La estrofa V de la Fábula de Polifemo y Galatea, de Góngora, termina con estos versos: “infame turba de nocturnas aves / gimiendo tristes, volando graves”. Son dos versos famosos, de 1612, y lo son, en buena medida, por la aliteración que contiene el primero. Se trata de una aliteración particularmente robusta, porque consiste, no sólo en la repetición de una consonante, sino en la reiteración exacta de un grupo de sonidos (tur), con una vocal tónica de por medio. El efecto que consigue es ineludible: el verso no se puede leer en voz alta sin que la lengua se convierta en el motor de una sombra.
Se ha dicho que la u de esta aliteración imita el ulular de las aves en cuestión. Puede que así sea, pero siempre he pensado que el blanco sonoro de las aliteraciones es anterior y, al mismo tiempo, superior, a toda intención onomatopéyica.
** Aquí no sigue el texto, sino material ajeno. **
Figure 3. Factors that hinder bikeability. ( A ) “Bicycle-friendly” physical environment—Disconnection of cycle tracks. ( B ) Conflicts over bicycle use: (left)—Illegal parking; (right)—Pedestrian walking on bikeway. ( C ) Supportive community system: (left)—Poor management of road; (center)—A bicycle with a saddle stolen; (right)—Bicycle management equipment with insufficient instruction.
En el Soneto CXLV, por ejemplo, Sor Juana habla de un retrato que “con falsos silogismos de colores / es cauteloso engaño del sentido”. ¿Qué sonido podría estar imitando la aliteración que corre en “falsos silogismos de colores”? Ninguno, pues aquí no hay onomatopeya, como no la hay en la absoluta mayoría de estas figuras. Su fin es crear un efecto sonoro (en este caso, un nido de serpientes) y dirigir la mirada hacia un vínculo entre dos palabras que de repente parece necesario o fatal.
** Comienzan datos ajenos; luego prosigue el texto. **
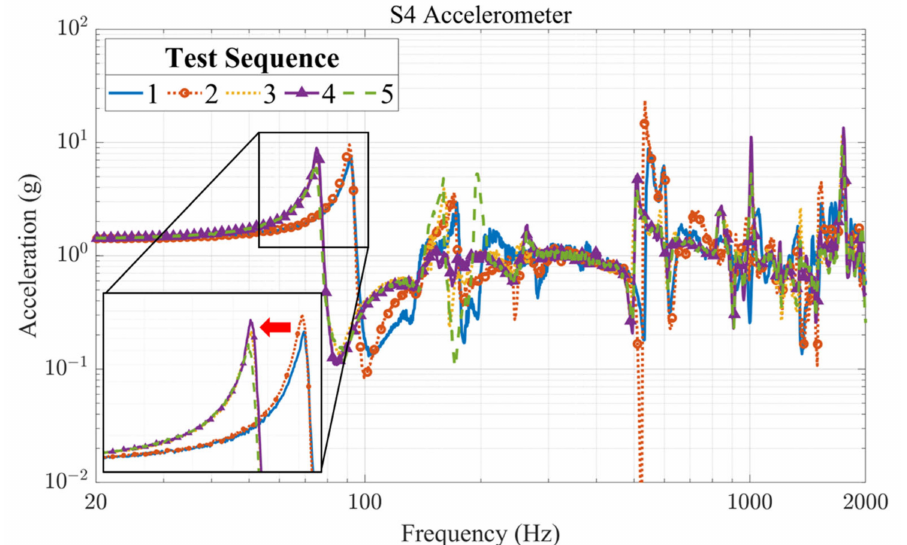
Figure 18. Change in natural frequency along the X-axis LLSS test as test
Quizá se trate de una interpretación demasiado personal y caprichosa, pero mi gusto por las aliteraciones radica en este punto precisamente: en esa capacidad (que yo percibo o imagino o anhelo) para señalar alianzas sutiles y secretas. Sé que esta parcialidad me condiciona cuando leo y cuando escribo. Leo en “Nubes I”, de Borges, que “La numerosa / nube que se deshace en el poniente es nuestra imagen” y me emociona no sólo, o no tanto, la verdad de la metáfora, sino la pertinencia de la aliteración, porque siento que nunca un adjetivo ha calificado mejor a un sustantivo, que su relación es tan original como orgánica, y que entonces el numen y noúmeno. O debo escribir un breve texto sobre “mi figura retórica favorita” y en algún momento advierto que los adjetivos árido y arduo aliteran y entonces me embarga la imprudente necesidad de ponerlos cerca, de que ardan y hagan desierto juntos, pero el sentido de lo que voy diciendo no me lleva nunca ni cerca de parajes ásperos o estériles. (Ya habrá ocasión.)
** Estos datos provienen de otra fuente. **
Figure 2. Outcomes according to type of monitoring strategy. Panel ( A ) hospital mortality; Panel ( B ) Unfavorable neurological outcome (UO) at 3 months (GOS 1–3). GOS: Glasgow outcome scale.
El encanto de la aliteración es el modesto encanto de la repetición. Y no se trata siquiera de la repetición regular del ritmo o de la repetición acompasada de las columnas en la fachada del templo griego, sino de la simple cercanía de lo semejante. Recuerda la capacidad de la repetición para volver significativos los sonidos (y las palabras y cosas). Es, cada aliteración, un eco y un ritual de bolsillo.